What is "The Big Rock" in Okotoks all About?

Posted by Justin Havre on Wednesday, May 13th, 2015 at 10:19am.

Have you heard of “The Big Rock” in Okotoks? It’s an enormous glacial rock or “erratic,” meaning it was transported far away from its origin by glacial ice. The largest known rock in the Foothills Erratics Train is the Okotoks Erratic which was a group of rock carried along the mountain front by ice and let down as the glacier melted.

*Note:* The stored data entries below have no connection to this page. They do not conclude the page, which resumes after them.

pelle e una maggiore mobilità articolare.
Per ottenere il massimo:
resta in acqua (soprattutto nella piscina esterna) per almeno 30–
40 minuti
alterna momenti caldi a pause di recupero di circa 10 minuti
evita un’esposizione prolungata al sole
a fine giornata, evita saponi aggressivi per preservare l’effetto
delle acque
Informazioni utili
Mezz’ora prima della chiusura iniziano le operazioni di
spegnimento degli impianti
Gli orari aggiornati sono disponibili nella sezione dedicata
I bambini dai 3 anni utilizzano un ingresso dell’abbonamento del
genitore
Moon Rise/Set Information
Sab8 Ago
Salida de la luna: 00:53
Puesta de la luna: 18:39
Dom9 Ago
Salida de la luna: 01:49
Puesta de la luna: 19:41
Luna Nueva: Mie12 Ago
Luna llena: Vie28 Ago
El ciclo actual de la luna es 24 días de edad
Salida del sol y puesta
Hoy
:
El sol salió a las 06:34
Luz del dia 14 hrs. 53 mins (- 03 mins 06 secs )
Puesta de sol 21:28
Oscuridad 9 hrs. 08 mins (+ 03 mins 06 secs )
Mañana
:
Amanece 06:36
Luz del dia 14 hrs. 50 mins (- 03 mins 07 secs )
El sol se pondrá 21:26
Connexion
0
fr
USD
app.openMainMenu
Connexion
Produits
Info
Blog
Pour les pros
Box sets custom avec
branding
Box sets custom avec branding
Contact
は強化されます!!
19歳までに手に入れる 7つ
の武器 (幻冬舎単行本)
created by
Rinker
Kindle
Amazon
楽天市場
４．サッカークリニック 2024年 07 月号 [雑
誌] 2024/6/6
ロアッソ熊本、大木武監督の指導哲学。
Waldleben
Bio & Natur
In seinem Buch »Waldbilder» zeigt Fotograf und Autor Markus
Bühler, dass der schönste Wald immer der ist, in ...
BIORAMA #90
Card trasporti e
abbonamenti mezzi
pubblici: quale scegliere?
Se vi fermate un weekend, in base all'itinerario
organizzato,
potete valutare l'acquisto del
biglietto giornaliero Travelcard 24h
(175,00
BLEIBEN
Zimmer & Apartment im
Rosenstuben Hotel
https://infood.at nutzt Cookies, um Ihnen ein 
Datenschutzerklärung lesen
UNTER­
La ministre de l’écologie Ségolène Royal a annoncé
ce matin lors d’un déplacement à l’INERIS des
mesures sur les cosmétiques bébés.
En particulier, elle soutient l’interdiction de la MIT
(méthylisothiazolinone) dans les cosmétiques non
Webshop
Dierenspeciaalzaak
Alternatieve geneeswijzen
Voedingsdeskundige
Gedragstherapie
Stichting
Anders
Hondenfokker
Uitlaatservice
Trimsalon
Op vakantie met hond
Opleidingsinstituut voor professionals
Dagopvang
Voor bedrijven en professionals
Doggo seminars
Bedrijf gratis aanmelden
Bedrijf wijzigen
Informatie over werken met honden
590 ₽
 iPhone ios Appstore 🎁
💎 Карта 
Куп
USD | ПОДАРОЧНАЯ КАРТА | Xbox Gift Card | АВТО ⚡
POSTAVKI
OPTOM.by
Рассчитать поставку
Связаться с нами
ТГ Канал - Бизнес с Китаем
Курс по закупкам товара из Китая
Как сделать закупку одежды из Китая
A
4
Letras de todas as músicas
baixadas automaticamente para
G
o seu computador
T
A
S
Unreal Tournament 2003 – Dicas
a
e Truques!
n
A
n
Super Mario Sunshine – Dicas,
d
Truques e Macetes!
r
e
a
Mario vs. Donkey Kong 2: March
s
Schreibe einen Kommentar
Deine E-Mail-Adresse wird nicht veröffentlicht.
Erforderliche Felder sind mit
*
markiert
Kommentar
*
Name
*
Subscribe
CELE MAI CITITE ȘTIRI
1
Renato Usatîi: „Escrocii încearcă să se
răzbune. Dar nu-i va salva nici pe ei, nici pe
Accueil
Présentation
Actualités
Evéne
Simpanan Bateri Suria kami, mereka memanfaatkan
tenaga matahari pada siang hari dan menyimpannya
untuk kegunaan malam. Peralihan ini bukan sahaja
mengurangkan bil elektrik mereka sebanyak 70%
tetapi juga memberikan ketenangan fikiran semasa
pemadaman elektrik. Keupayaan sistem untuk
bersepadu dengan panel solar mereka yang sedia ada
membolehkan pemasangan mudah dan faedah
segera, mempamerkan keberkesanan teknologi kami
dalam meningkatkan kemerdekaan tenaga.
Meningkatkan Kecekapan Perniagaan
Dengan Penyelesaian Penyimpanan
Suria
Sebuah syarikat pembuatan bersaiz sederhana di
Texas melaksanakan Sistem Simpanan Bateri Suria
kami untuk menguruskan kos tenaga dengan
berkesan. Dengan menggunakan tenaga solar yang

This took place over 10,000 years ago and the erratics now lie in a narrow area extending all the way to northern Montana from Jasper National Park. Even though the rock has broken into pieces, it’s still a large landmark on the flat prairie weighing 16,500 tonnes and measure 9 metres high. Here is a look at the “big rock” in Okotoks.

Visiting the “Big Rock”

It’s located off highway #7 which is 10 kilometres southwest of Okotoks. You can visit but you can’t climb the rock because the quartzite is slippery with pieces breaking off in climbers’ hands. It will look tempting to climb but it’s not meant to be climbed because you could damage the aboriginal pictographs found on the rock. Stay on the ground and enjoy the colours, textures and feel of the rock. The City works to preserve this Provincial Historical Resource.

About the “Big Rock”

The “Big Rock” has hardened layers of sand, smell pebbles and silt that you can see up close. The layers of sediment deposited around 520 million years ago are a piece of the Gog Formation.  Sediment was buried layer on layer as time passed and then heat and pressure generated by the weight over the sediments compacted and cemented sand grains into a hard rock called quartzite.

Big Rock was originally a part of a mount that is now Jasper National Park. Since the Rocky’s are made of limestone, quartzite is less commonly found there and was only discovered when a large rockslide crashed debris onto a glacier occupying present day Athabasca River valley.

The debris included Big Rock and was carried on the surface of the glacier before it slowly moved to the mountain front, collided with an ice mass before deflecting southeast and depositing erratics after the ice melted.

Check out the Big Rock which is split down the middle appearing to have faces on it and is revered by the Blackfoot people of Okotok.